━━━━━ The records ━━━━━

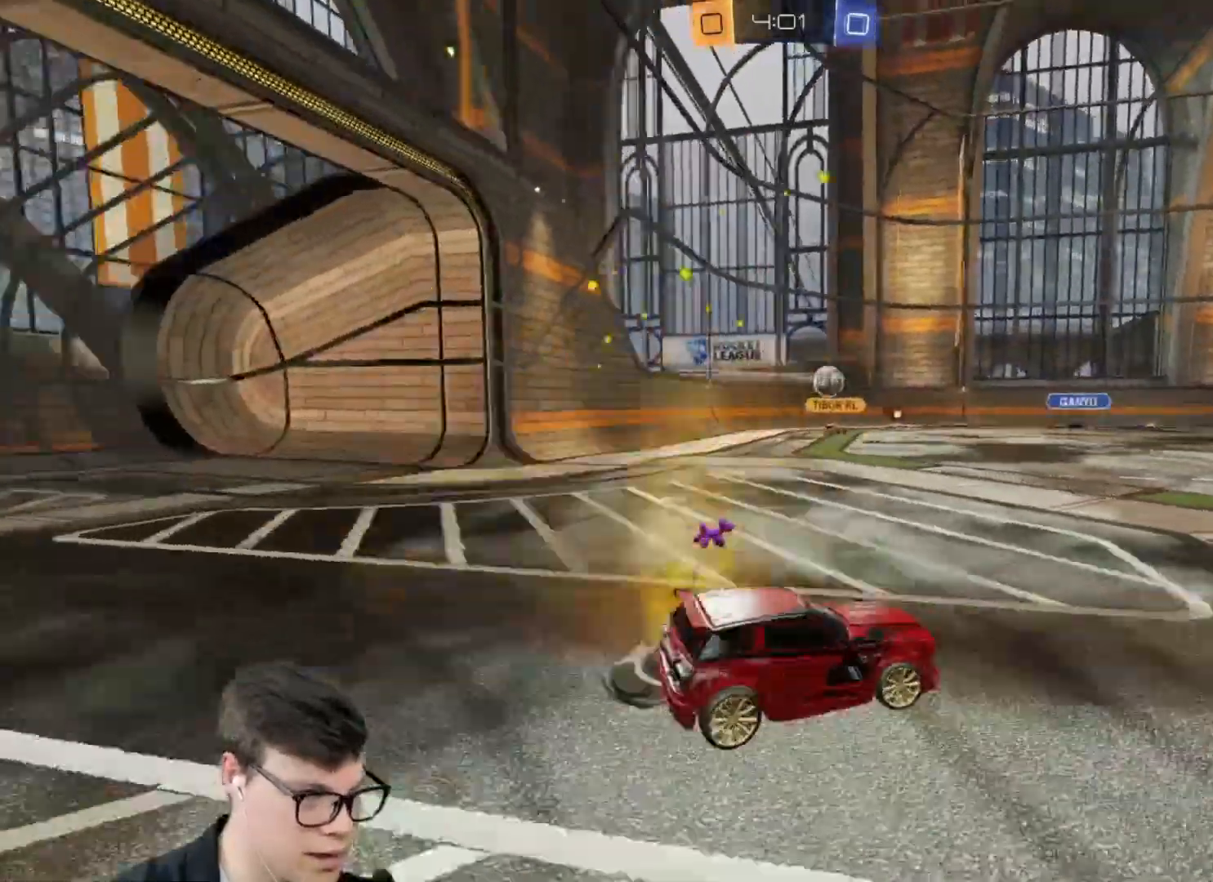
{"keys": ["a", "w"], "mouse": [], "events": [[34, "w", "down"], [134, "a", "down"], [134, "d", "up"]]}
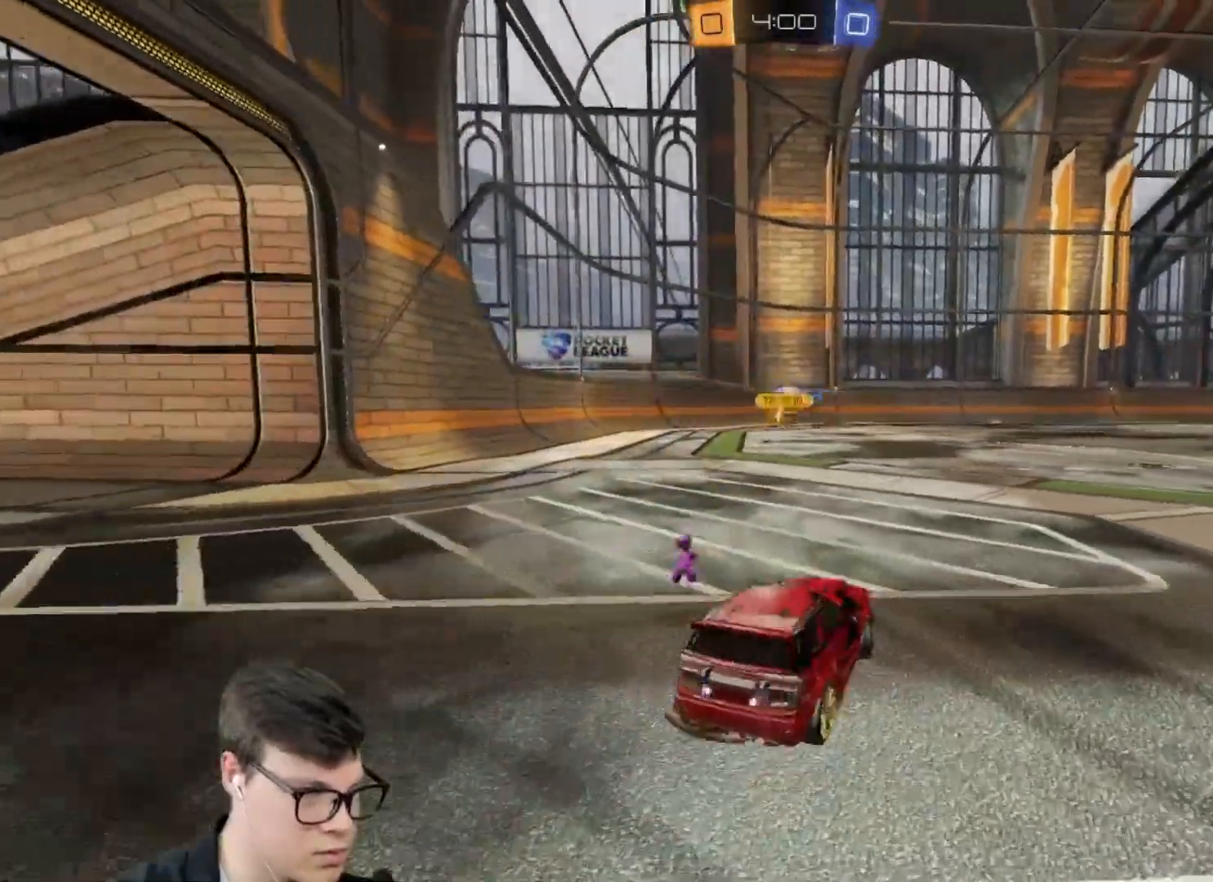
{"keys": ["a", "w"], "mouse": ["left"], "events": [[267, "a", "up"], [367, "a", "down"], [467, "mouse_left", "down"]]}
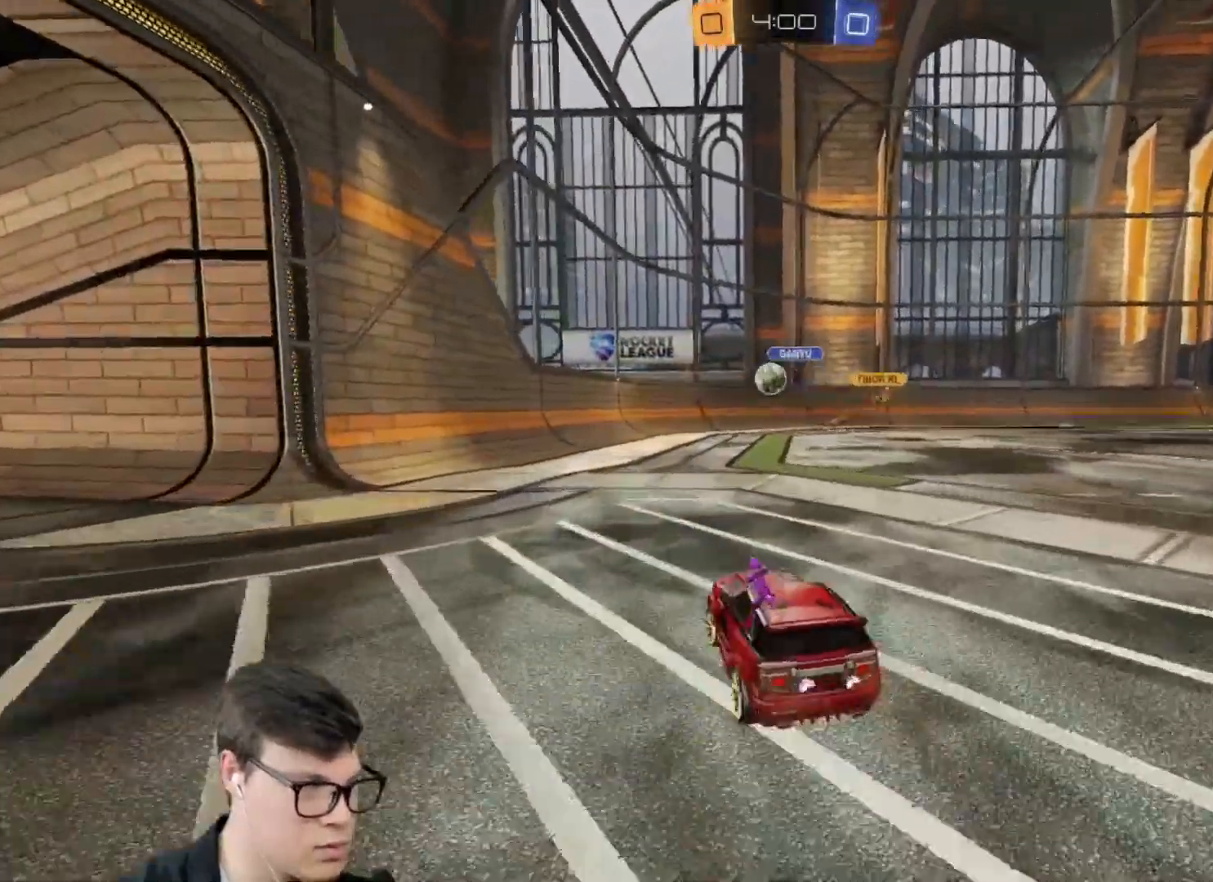
{"keys": ["w"], "mouse": ["left"], "events": [[67, "a", "up"], [301, "d", "down"], [401, "d", "up"]]}
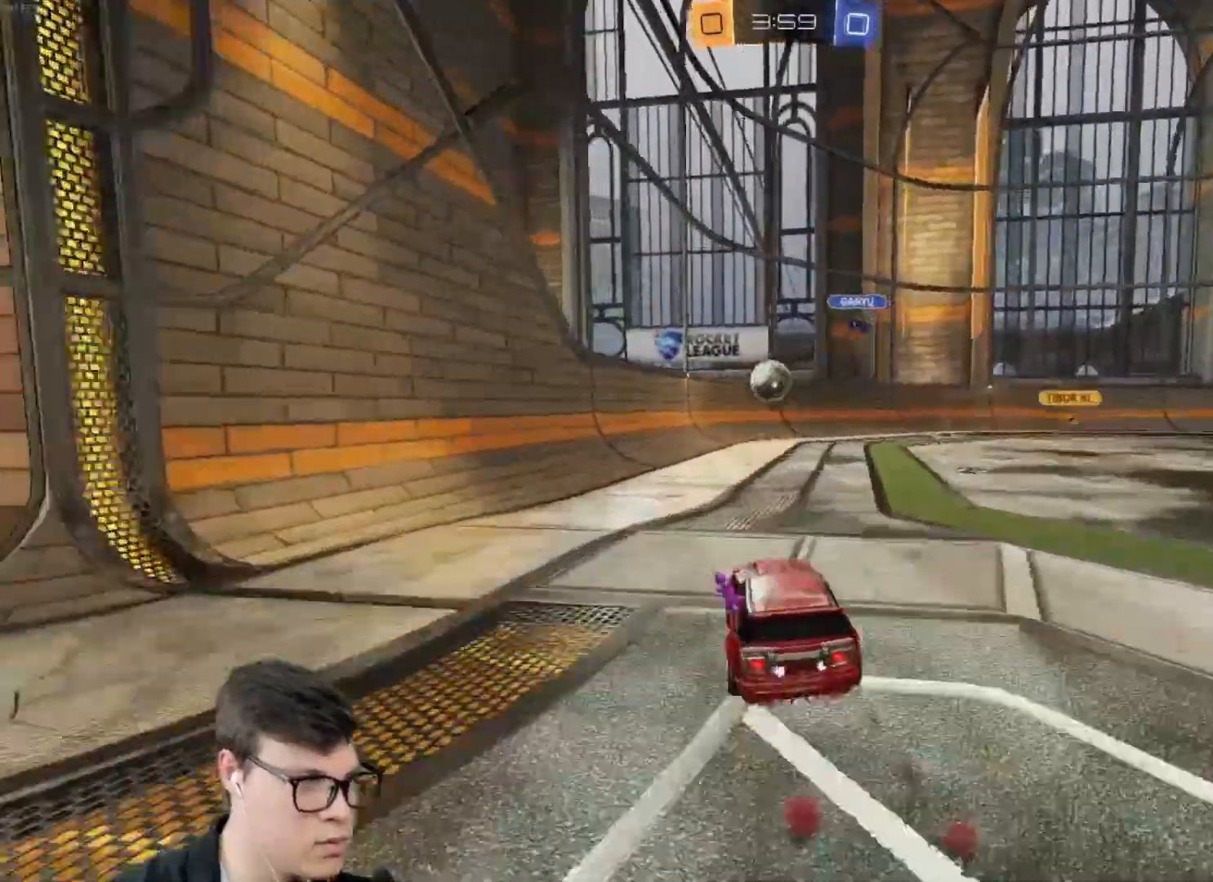
{"keys": [], "mouse": [], "events": [[267, "d", "down"], [367, "mouse_right", "down"], [400, "w", "up"], [467, "d", "up"], [500, "mouse_left", "up"], [500, "mouse_right", "up"]]}
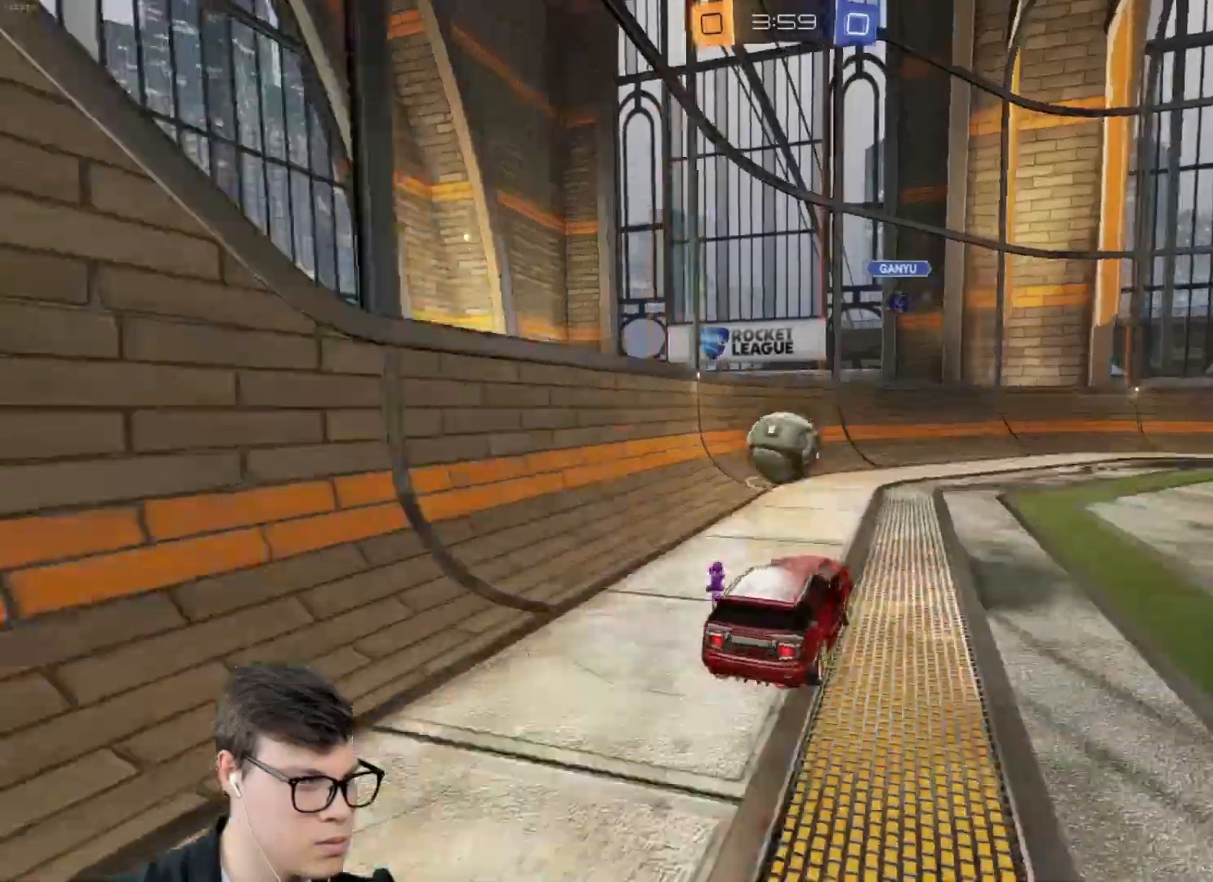
{"keys": ["a", "shift", "w"], "mouse": [], "events": [[200, "a", "down"], [200, "shift", "down"], [200, "w", "down"], [234, "mouse_right", "down"], [501, "mouse_right", "up"]]}
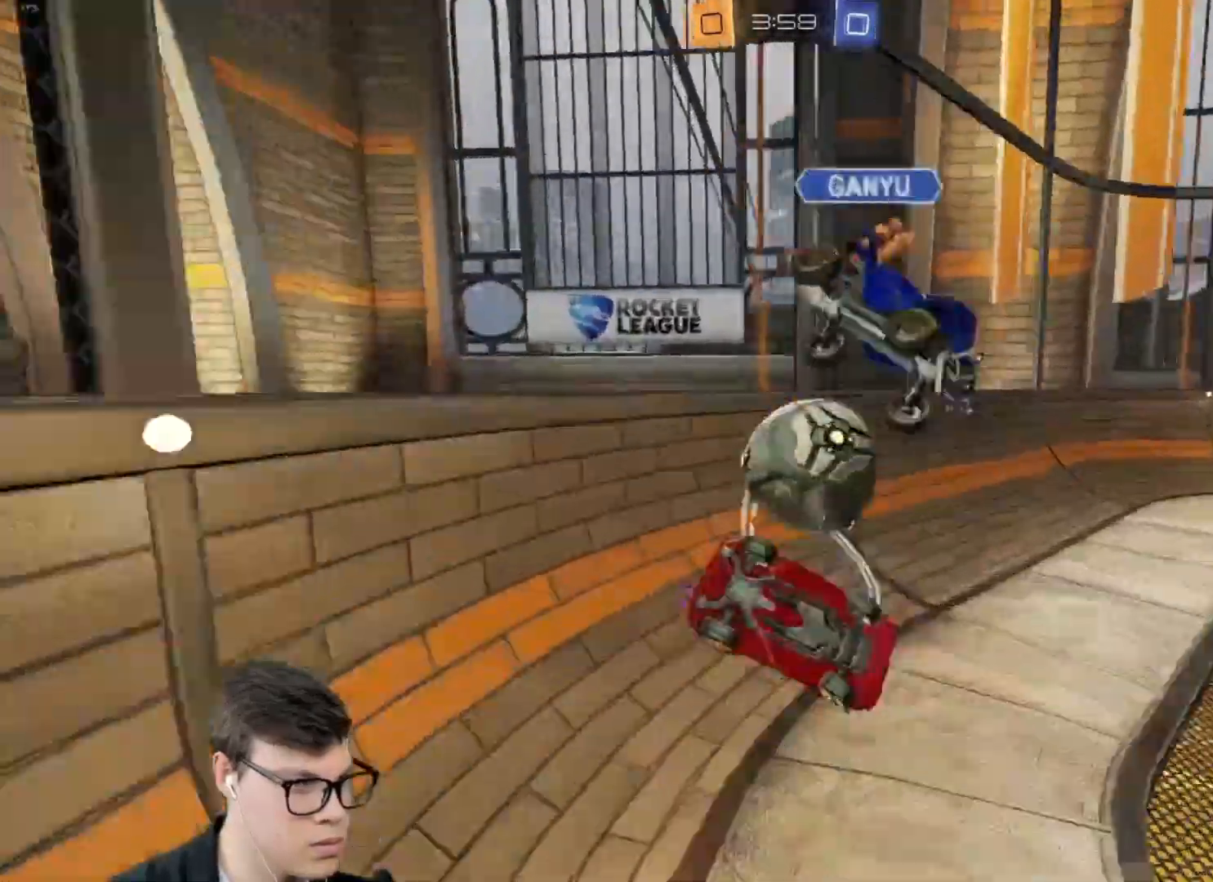
{"keys": [], "mouse": ["left"], "events": [[233, "a", "up"], [233, "mouse_left", "down"], [333, "shift", "up"], [400, "w", "up"]]}
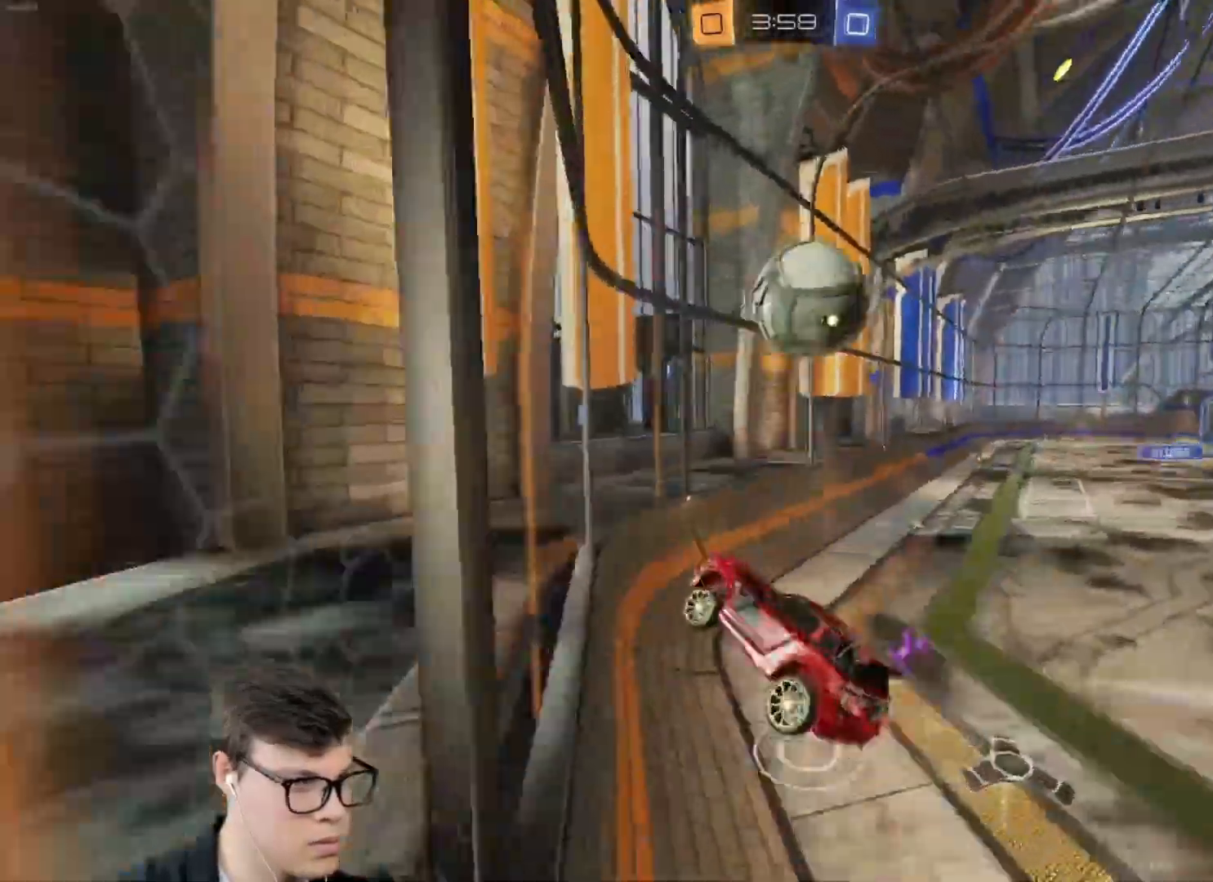
{"keys": ["d", "shift"], "mouse": ["left"], "events": [[67, "d", "down"], [167, "s", "down"], [200, "d", "up"], [200, "shift", "down"], [367, "shift", "up"], [401, "d", "down"], [467, "shift", "down"], [501, "s", "up"]]}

━━━━━

* **What is needed**: Would you please output the listing above exactly, leaving out the pictures?

* **Finished exercise**:
{"keys": ["a", "w"], "mouse": [], "events": [[34, "w", "down"], [134, "a", "down"], [134, "d", "up"]]}
{"keys": ["a", "w"], "mouse": ["left"], "events": [[267, "a", "up"], [367, "a", "down"], [467, "mouse_left", "down"]]}
{"keys": ["w"], "mouse": ["left"], "events": [[67, "a", "up"], [301, "d", "down"], [401, "d", "up"]]}
{"keys": [], "mouse": [], "events": [[267, "d", "down"], [367, "mouse_right", "down"], [400, "w", "up"], [467, "d", "up"], [500, "mouse_left", "up"], [500, "mouse_right", "up"]]}
{"keys": ["a", "shift", "w"], "mouse": [], "events": [[200, "a", "down"], [200, "shift", "down"], [200, "w", "down"], [234, "mouse_right", "down"], [501, "mouse_right", "up"]]}
{"keys": [], "mouse": ["left"], "events": [[233, "a", "up"], [233, "mouse_left", "down"], [333, "shift", "up"], [400, "w", "up"]]}
{"keys": ["d", "shift"], "mouse": ["left"], "events": [[67, "d", "down"], [167, "s", "down"], [200, "d", "up"], [200, "shift", "down"], [367, "shift", "up"], [401, "d", "down"], [467, "shift", "down"], [501, "s", "up"]]}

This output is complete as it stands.